Over the next two months, Film Forum is showing the complete films of both Alfred Hitchcock and Francois Truffaut. In honor of this pairing, we will preview the Hitchcock films using insights from the directors’ own conversations in Hitchcock/Truffaut, Truffaut’s landmark book of interviews.
“Rope”, one of the fantastic outliers in Hitchcock’s work, is playing Wednesday at Film Forum. This film was a first for Hitchcock in many respects – his first color film, his first film as an independent producer, but beyond those natural evolutions in his career as a filmmaker, the film is a radical departure from his usual technique.
Adapted from a play, the story is a retelling of the actual Leopold and Loeb case from the 1920s. Two brilliant, rich, young men (John Dall and Farley Granger), eager to apply their Nietzchean Ubermensch theories to real life, strangle a classmate to death. It’s the opposite of a crime of passion; the two men refer to it as an intellectual exercise that they are entitled to because of their superiority. In order to prove that their murder was the perfect crime, the two men put the victim in a large chest, which they then proceed to serve dinner from at a party attended by the victim’s fiancée and family.

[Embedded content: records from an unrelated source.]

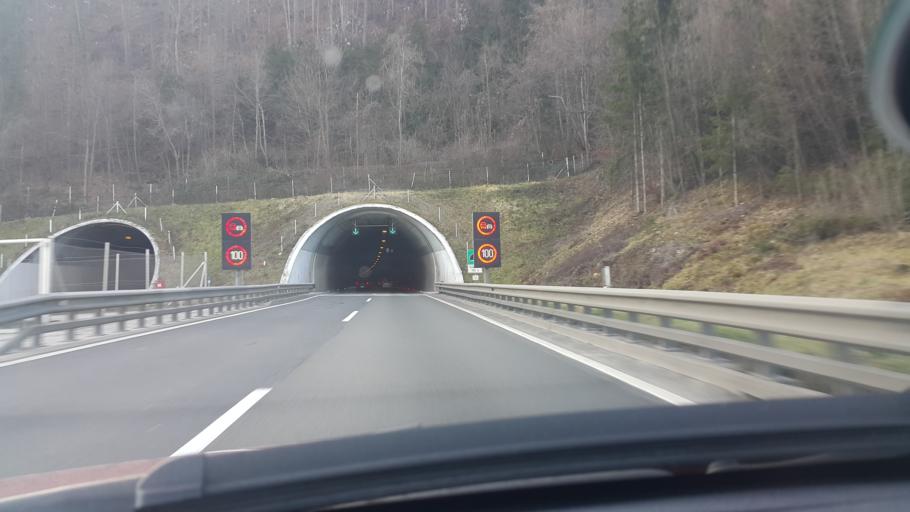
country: SI
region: Slovenska Konjice
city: Slovenske Konjice
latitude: 46.3175
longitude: 15.4594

Most of the guests are confused by the victim’s absence, but nobody detects anything amiss until Jimmy Stewart arrives. Playing brilliantly against type, Stewart was a mentor to the two young men in school and is the source of some of the killers’ dubious theories of superiority. Stewart horrifies some of the guests with his outré theories, but is even more horrified himself when he begins to suspect that his hosts have actually carried these theories out.
“Rope” was, and still is, shockingly experimental for a big director working with major stars. The film takes place in real time, from 7:30 to 9:15 in a single evening. What’s more, Hitchcock shot the film in as few takes as possible, many up to ten minutes long (the longest length of a film reel in the camera at that time). He even disguises the few cuts that were necessary by having a character cross the foreground as he changes cameras.

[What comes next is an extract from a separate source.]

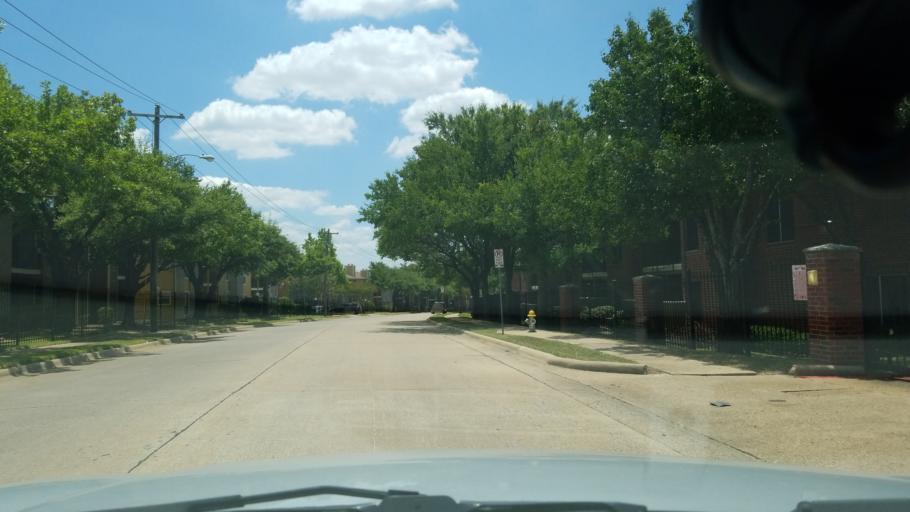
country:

This would have been a bold departure for any Hollywood director at the time, but even more so for Hitchcock, whose films are usually a testament to the power of montage and use many more cuts than most films (“The Birds” has 1,630 shots). Hitchcock told Truffaut that he “undertook ‘Rope’ as a stunt… I really don’t know how I came to indulge it.” He admits that the film violates his own rules of telling a story through montage, but that he compensated by “cutting” using “the mobility of the camera and the movement of the players.” In his usual methodical style, Hitchcock mapped out the camera movements precisely before shooting, with tiny numbers marked all over the floor.
Truffaut notes that the film is a gesture towards the “dream of linking all of a film’s components into a single, continuous action,” but both directors agree that in general, the classical editing techniques dating back to Griffith are the best use of the film medium. Hitchcock summarizes the discussion by saying, “No doubt about it; films must be cut.”
Still, “Rope” remains a fascinating experiment and one of the tensest films ever made. There is nothing more squirm-inducing than watching a father listen to inane party conversation while his son lies dead several inches below the hors d’ouvres. “Rope” plays at Film Forum on Wednesday in a double feature with “I Confess,” starring Montgomery Clift.